Attention computes similarity (via dot product) between queries and keys, applies softmax to get weights, and uses these weights to combine values.
This allows the model to relate different parts of the sequence regardless of their distance.
Transformers use multi-head self-attention to capture diverse relationships simultaneously.
Positional embeddings encode order information since attention alone is order-agnostic.

8. Applications and Extensions

Transformers have revolutionized natural language processing (e.g., GPT, ChatGPT).
Extended to other domains:
- Biological sequence analysis.
- Vision Transformers (ViT) for image processing.
Students will get hands-on experience with RNNs and Transformers in course labs.

Methodology / Instructions Highlighted

Building an RNN from Scratch (Pseudo-code Outline)
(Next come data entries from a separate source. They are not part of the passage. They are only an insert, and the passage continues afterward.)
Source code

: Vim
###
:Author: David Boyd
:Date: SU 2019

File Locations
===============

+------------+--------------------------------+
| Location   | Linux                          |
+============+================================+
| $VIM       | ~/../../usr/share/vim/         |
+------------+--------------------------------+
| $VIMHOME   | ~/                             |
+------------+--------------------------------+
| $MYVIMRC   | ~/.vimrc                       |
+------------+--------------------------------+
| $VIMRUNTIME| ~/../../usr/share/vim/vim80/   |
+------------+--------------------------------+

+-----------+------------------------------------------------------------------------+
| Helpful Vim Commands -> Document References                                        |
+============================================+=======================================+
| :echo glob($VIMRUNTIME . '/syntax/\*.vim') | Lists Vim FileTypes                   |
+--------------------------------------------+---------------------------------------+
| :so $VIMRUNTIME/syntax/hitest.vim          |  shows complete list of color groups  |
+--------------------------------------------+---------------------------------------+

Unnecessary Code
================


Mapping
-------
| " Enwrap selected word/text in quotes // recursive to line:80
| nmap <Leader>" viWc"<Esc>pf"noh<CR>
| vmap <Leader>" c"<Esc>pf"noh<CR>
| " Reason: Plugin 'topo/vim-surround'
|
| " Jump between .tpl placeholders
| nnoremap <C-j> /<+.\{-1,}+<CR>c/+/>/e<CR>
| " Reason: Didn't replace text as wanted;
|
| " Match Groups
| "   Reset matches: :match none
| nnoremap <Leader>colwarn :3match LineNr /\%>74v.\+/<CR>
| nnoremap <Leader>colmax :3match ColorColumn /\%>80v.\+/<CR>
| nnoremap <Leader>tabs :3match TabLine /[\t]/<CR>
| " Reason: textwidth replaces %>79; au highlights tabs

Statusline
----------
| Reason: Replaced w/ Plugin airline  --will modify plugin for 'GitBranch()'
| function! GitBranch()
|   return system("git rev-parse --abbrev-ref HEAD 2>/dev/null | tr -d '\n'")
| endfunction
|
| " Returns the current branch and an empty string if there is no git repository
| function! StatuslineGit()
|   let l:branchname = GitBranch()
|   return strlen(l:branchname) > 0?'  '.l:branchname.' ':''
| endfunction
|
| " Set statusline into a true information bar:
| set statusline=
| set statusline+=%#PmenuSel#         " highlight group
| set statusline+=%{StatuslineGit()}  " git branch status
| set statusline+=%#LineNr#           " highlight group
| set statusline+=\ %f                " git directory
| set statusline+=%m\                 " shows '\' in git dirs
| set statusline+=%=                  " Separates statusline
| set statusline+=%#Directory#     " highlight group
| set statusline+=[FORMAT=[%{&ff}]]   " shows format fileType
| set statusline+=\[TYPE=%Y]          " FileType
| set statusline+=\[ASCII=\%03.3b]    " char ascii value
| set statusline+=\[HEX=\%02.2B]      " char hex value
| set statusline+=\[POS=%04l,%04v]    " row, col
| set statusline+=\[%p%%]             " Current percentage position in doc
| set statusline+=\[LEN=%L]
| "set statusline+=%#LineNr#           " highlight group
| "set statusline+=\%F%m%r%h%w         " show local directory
Initialize hidden state ( h_0 = 0 ).
For each input in the sequence:
- Update hidden state using current input and previous hidden state.
- Generate output prediction from hidden state.
Use predictions to compute loss at each time step.
Train using backpropagation through time.

Vectorizing Text Input

Define a fixed vocabulary.
Map each word to an index.
Convert indices to one-hot vectors or embeddings.

Attention Mechanism Steps

Compute query, key, and value matrices from input embeddings.
Calculate dot product similarity between queries and keys.
Scale and apply softmax to get attention weights.
Multiply attention weights by values to get weighted output features.

Training RNNs

Compute loss at each time step.
Sum losses over the sequence.
Backpropagate errors through time steps (BPTT).

Speakers / Sources Featured

Ava – Primary lecturer presenting the material.
Alexander – Instructor of lecture 1 and contributor to foundational concepts.
John Werner – Host of the in-person reception mentioned at the end.
Startup example – A company that trained a neural network on classical music to complete Schubert’s unfinished symphony (unnamed).

This lecture builds a solid conceptual and practical foundation for understanding sequence modeling, starting from simple feedforward networks, progressing through RNNs and LSTMs, and culminating in the modern attention-based Transformer architecture that underpins today’s state-of-the-art language models.